I would disagree with d. Try going to a SS prop first. You will notice a big change in how she handles and responds. You will probably still go with the tabs but going from Alum to SS prop on my 18 made a huge difference in how the boat handled.

kingfish posted 12-29-2004 09:39 AM ET (US)     Profile for kingfish  Send Email to kingfish     

Regarding a:
Outboard manufacturers *can't know* what boat their motor will be installed on nor can they know what the specific conditions the boat/motor combo will be used in nor the specific performance desires of the eventual owner, so they'd be foolish to limit the performance possibilities of their motor by widening the AV plate or adding hydrofoils at the factory.

Regarding b:
Some boat manufacturers sometimes add trim tabs at the factory; sometimes the decision is made by the boat manufacturer and sometimes the decision is an elective one made by the dealer or the buyer. Adding aftermarket accessories *to the motor* (like hydrofoils) at the boat factory would be foolish for the same reasons stated above.
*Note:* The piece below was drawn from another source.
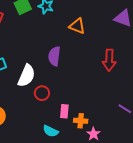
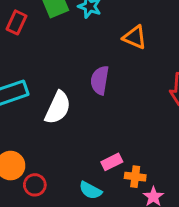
red circle: (42, 93) -> (35, 185), moved
pink rectangle: (64, 111) -> (112, 162), turned 56

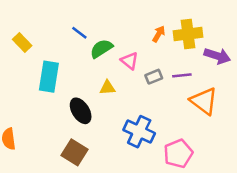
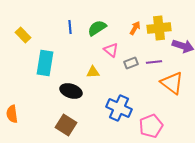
blue line: (79, 33) -> (70, 27), turned 48
green semicircle: (101, 49) -> (97, 28), moved
black ellipse: (81, 111) -> (71, 91), turned -40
This by definition would fall into the purview of the dealer or the buyer.

Regarding c:
No argument; but a propellor change won't do those things either.

Regarding d:
DoelFins are plastic.

Regarding e:
Whatevere floats your boat.

I am a solid proponent of trim tabs, and a specific fan of Lenco electric tabs; I have them on an Outrage 22 and on a Parker SCMV 2520, and consider them a critical component to the performance of both boats. I am not arguing against tabs, just stating a possible progression of performance adjustments at very low cost to a boat the size of which very few people choose to put tabs on. Tabs may be the perfect thing for you.

kingfish posted 12-29-2004 09:42 AM ET (US)     Profile for kingfish  Send Email to kingfish     

Comparing propellor change outs to the addition of trim tabs is comparing apples to oranges - two different things done for two different sets of reasons.